In figure 6 c and f it would be very convenient to have both at the same magnification. In these figures the coating of polyoxometalate that the authors seem to see is not appreciated either. On the other hand, it is rather strange that 50 mg of polyoxametalate and only 7.5 mg of magnetite nanoparticles are used for the formation of the composite. This solution is mixed in 10 mL and it is 10 hours sonicating. Is the solution thermostated? In general, the prolonged use of the sonication process produces a considerable increase in the temperature of the medium.
How has the Scherrer equation been applied? That is, a single peak has been taken or an average of all the peaks of the diffractogram has been made.
The amounts used to calculate the adsorption kinetics or the adsorption are really very low and it is not indicated how much of the adsorbent is used
The authors say that it is demonstrated that the strong adsorption of these compounds is due to the electron transfer and chemical adsoption. This sentence must be carefully explained
These are some of the issues, but the paper needs to discuss the reasons why the nanocomposite adsorbs more than the polyoxometalate. If the nanoparticles are covered by the compound, the dye will be adsorbed on it, then what is the effect that they are supported on magnetite?
Reviewer 3 Report
Comments:
The manuscript entitled “Preparation of Fe3O4@Polyoxometalates nanocomposites and their efficient adsorption of cationic dyes from aqueous solution” reported the synthesis of magnetite based polyoxometalate nanocomposites for the removal of cationic dyes namely methylene blue (MB) and methyl orange (MO) from the water body through adsorption. The work has some importance from the perspective of wastewater treatment as the presence of those dyes can cause some negative consequences to human health and the environment. However, the overall quality of the work presented in this manuscript does not meet the standard of the Journal. So, my recommendation is that the submitted article needs to undergo a major revision before it can be considered for publication in the journal of Nanomaterials. My suggestions and queries are as follows-
· The abstract of the manuscript is poorly written. It only provided some qualitative discussion but no quantitative information such as adsorption efficiency, adsorption capacity, surface area of the synthesized nanocomposites etc. Must be improved.

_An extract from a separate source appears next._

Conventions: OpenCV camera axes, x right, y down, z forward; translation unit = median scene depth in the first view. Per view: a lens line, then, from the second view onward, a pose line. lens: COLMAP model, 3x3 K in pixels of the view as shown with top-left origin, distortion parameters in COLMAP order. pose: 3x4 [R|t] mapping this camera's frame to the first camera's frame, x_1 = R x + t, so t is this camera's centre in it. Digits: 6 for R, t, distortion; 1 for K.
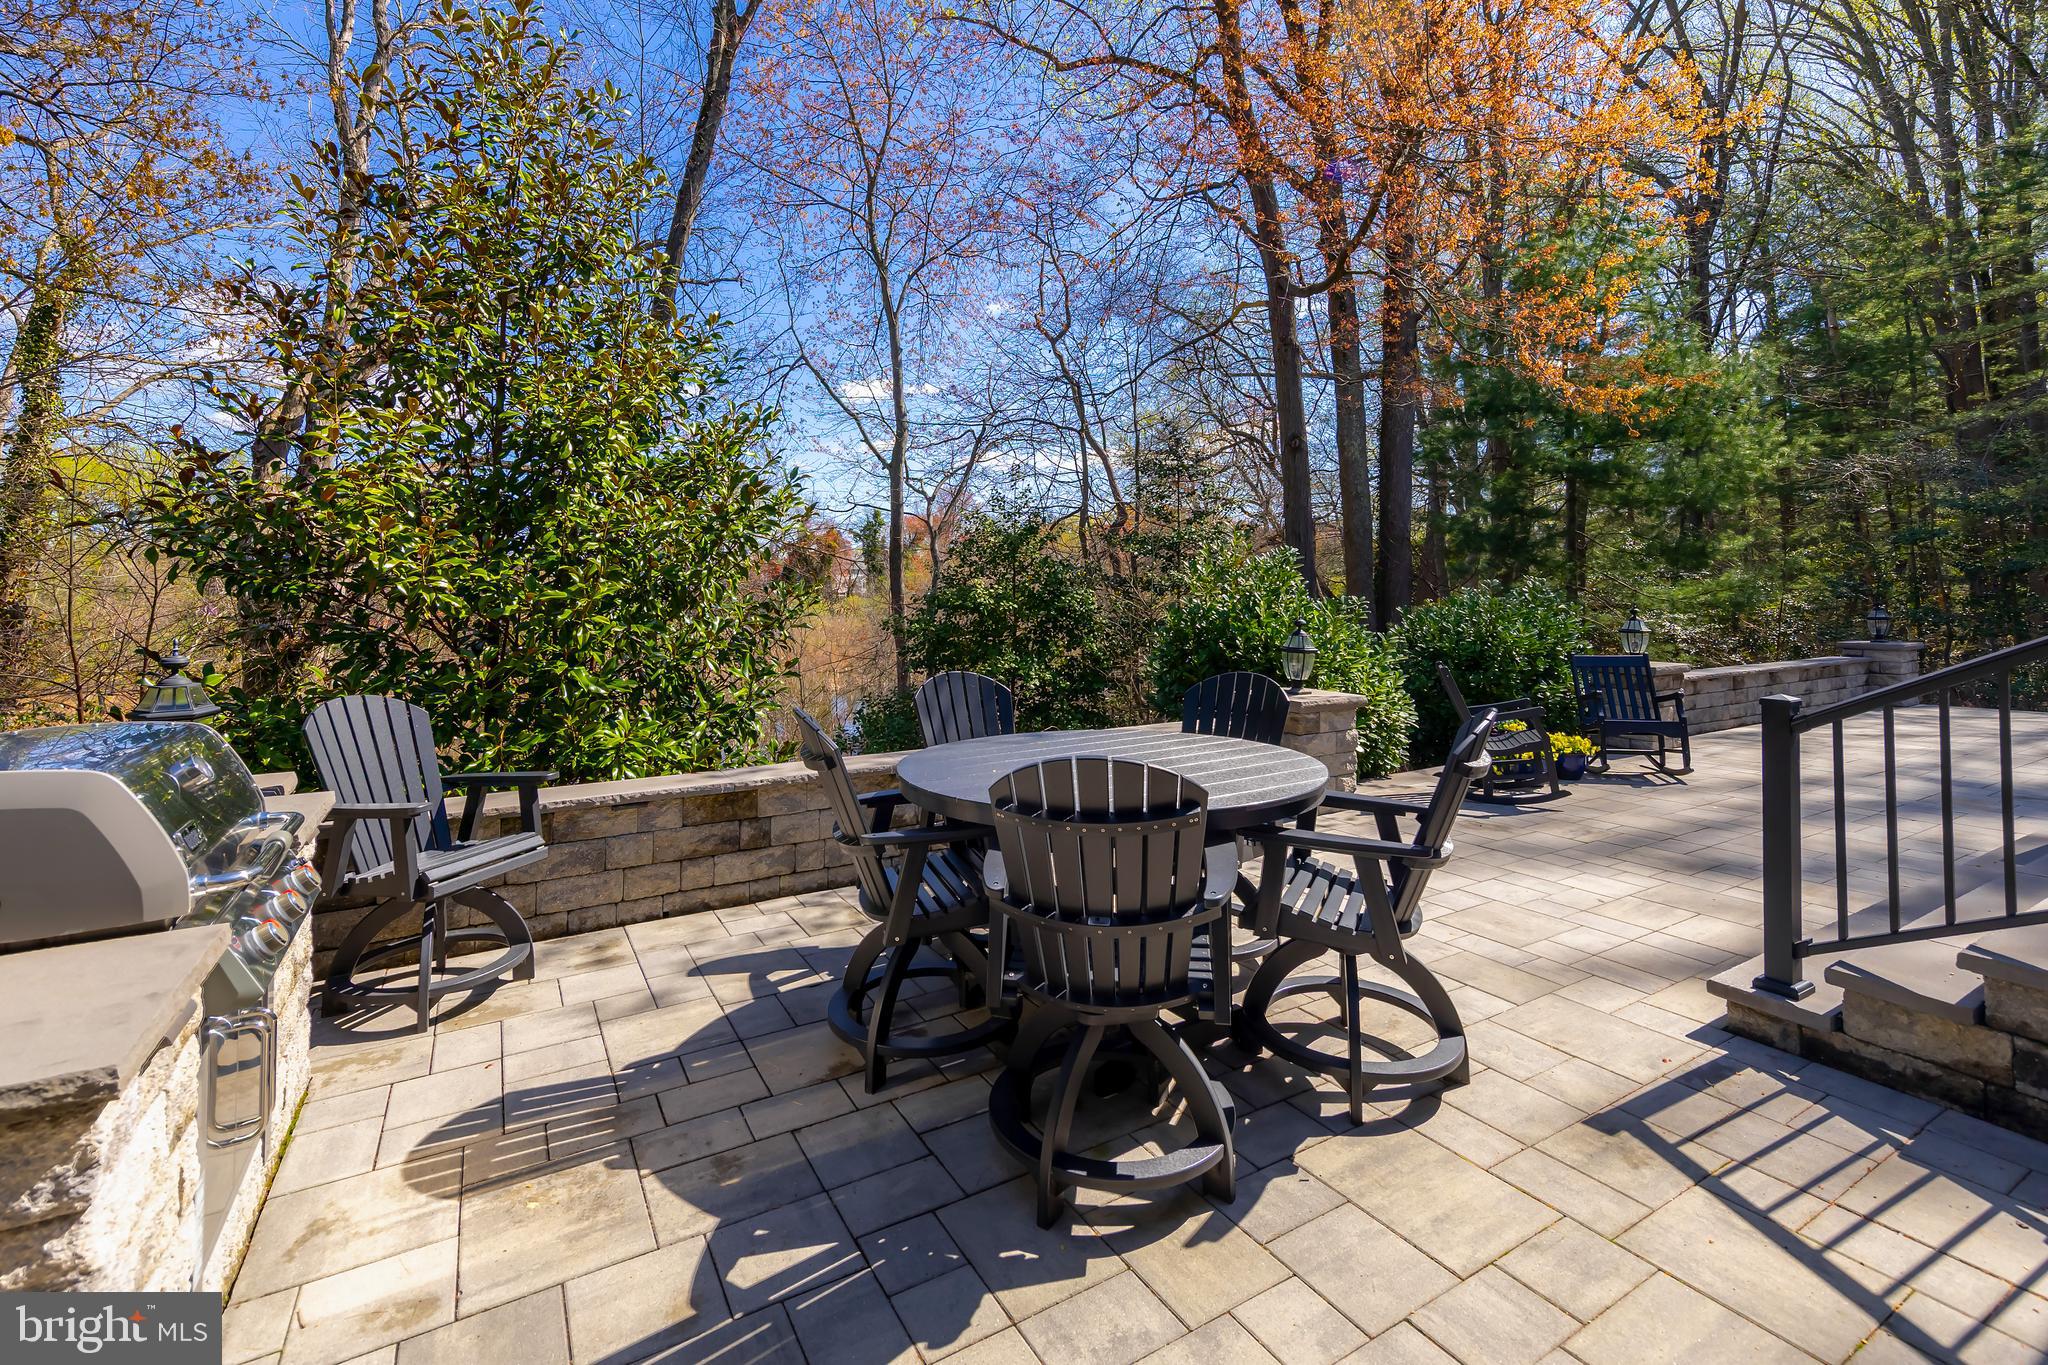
lens RADIAL K [[866.0, 0, 948.5], [0, 866.0, 646.2], [0, 0, 1]] dist [0.002095, -0.000436]
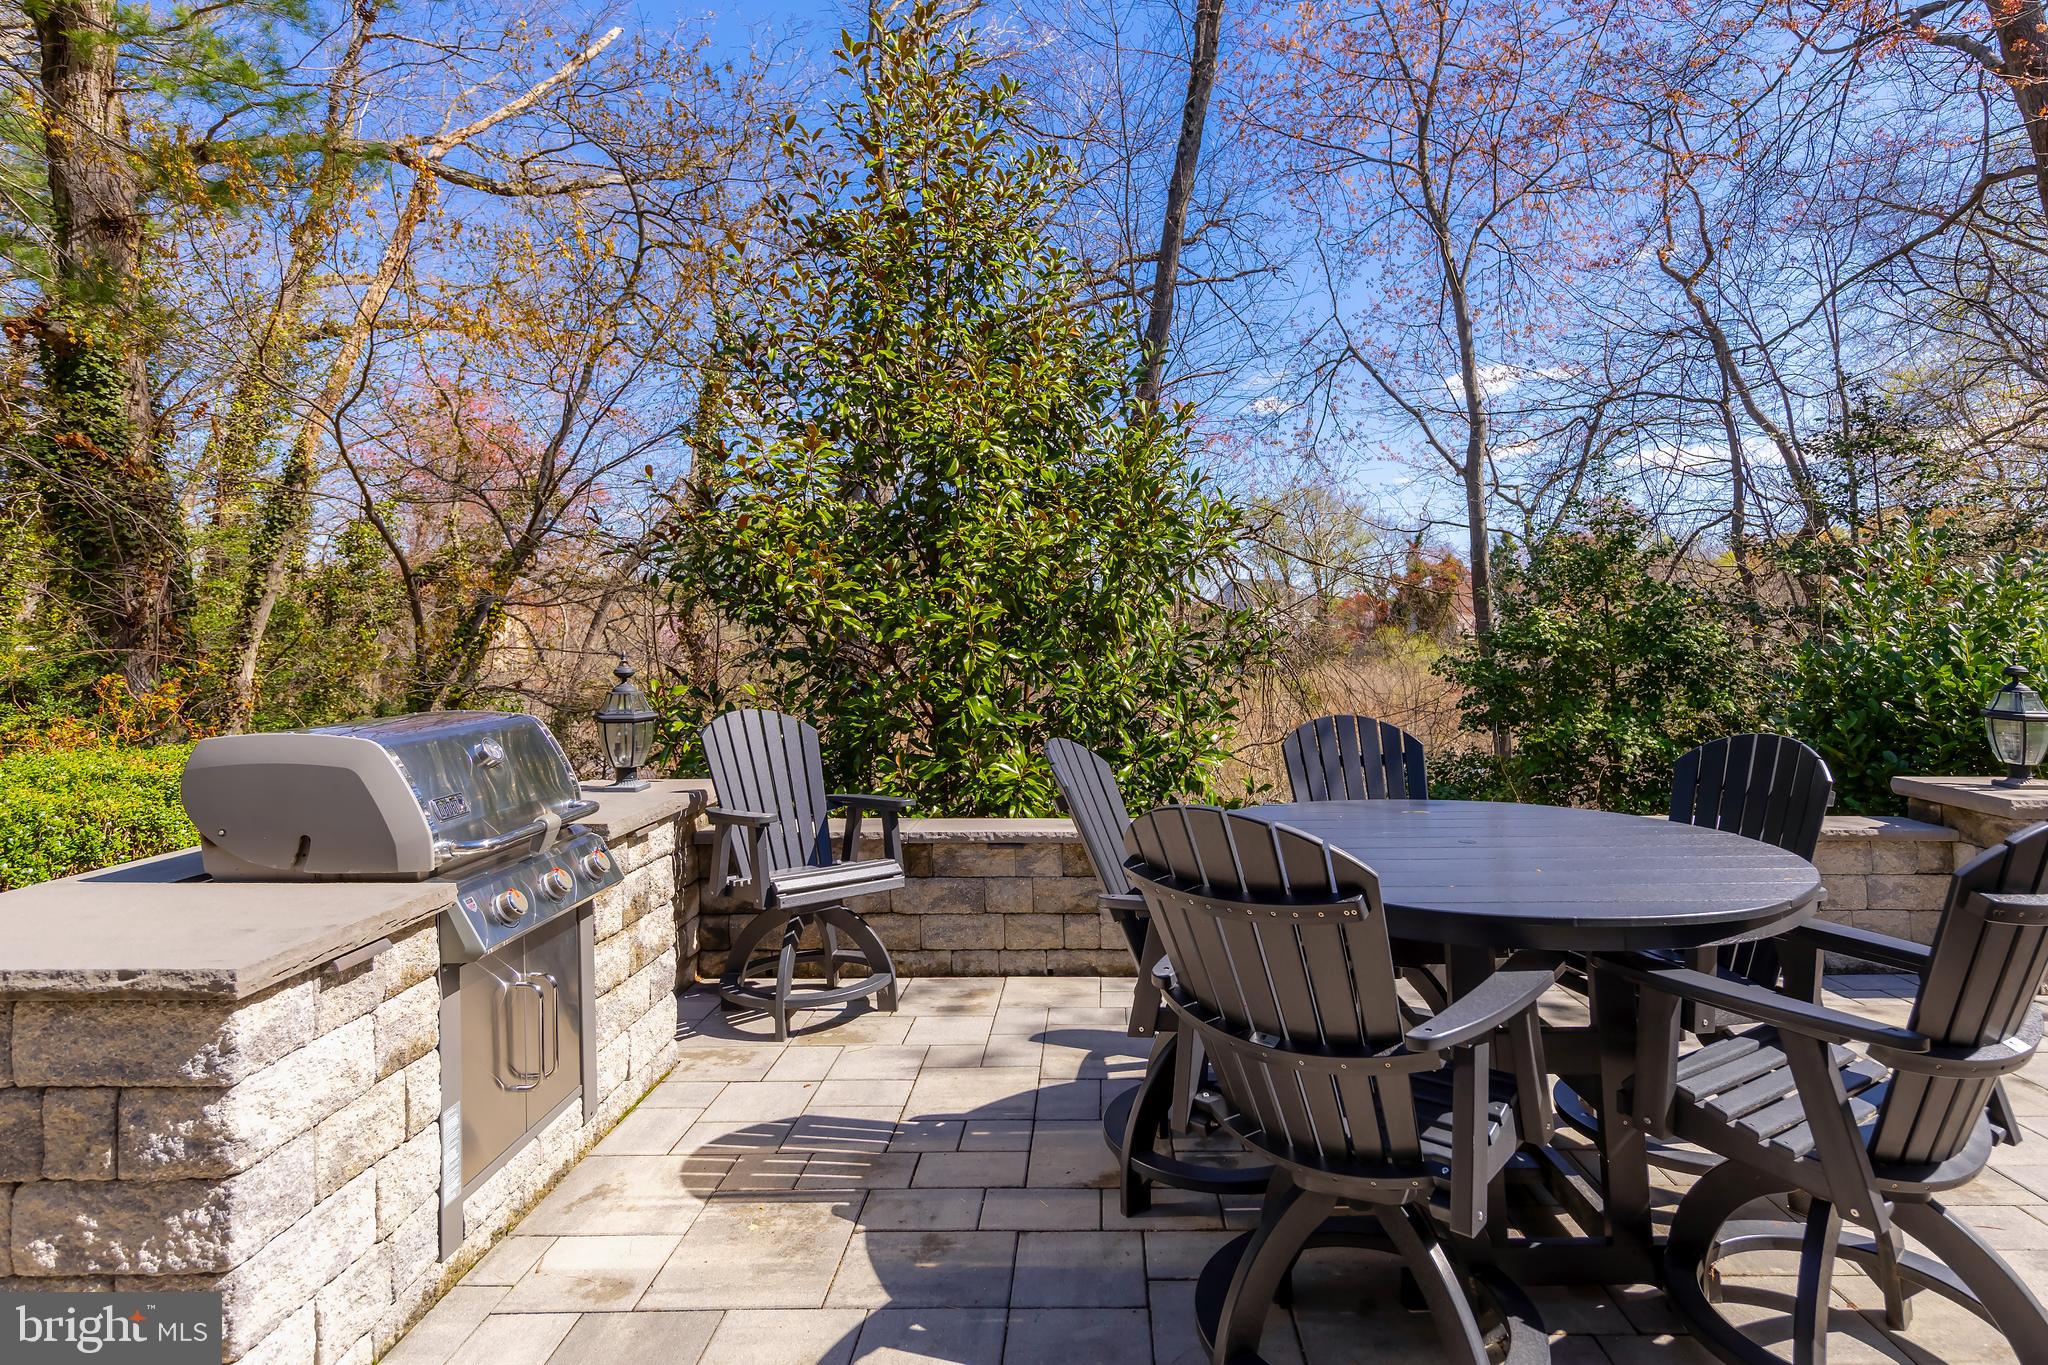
lens RADIAL K [[1004.1, 0, 1039.0], [0, 1004.1, 662.4], [0, 0, 1]] dist [0.004071, -0.000318]
pose [[0.885232, 0.022987, -0.464581, 0.201456], [-0.036937, 0.999098, -0.020946, 0.012338], [0.463680, 0.035702, 0.885283, 0.076958]]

· In the abstract, there is no data or information found about the adsorption of methyl orange (MO), a target dye that the authors studied for removal in the work (line 54).
· The authors did not clarify why they synthesized two different nanocomposites for the removal of the dyes.
· Some of the very common and important studies were missing in the submitted manuscript. E.g., adsorption isotherm, effect of pH, effect of co-existing ions etc.
· In line 14, the authors claimed the selective adsorption properties of the adsorbents but did not clearly articulate or presented evidence about how the adsorbents selectively captured only the target dye(s).
· There is no enough evidence of the stability of magnetite (Fe3O4) after its binding with polyoxometalates and after adsorption of dyes. Since magnetite is prone to auto-oxidation, it is critical to confirm its retention of original form before and after adsorption (e.g., through XPS).
· Needs to paraphrase or correct the structure of the sentences in number of places to convey the appropriate message or meaning. E. g., line 26, 32, 230, 238 etc.
· The authors did not do any comparison with other adsorbents that have already been studied for the removal of same dyes from wastewater.
· Needs to provide sufficient data to validate the reproducibility of the work (e.g., triplicate measurement).
· What will be the ultimate fate of the dyes after its adsorption on the adsorbent surface?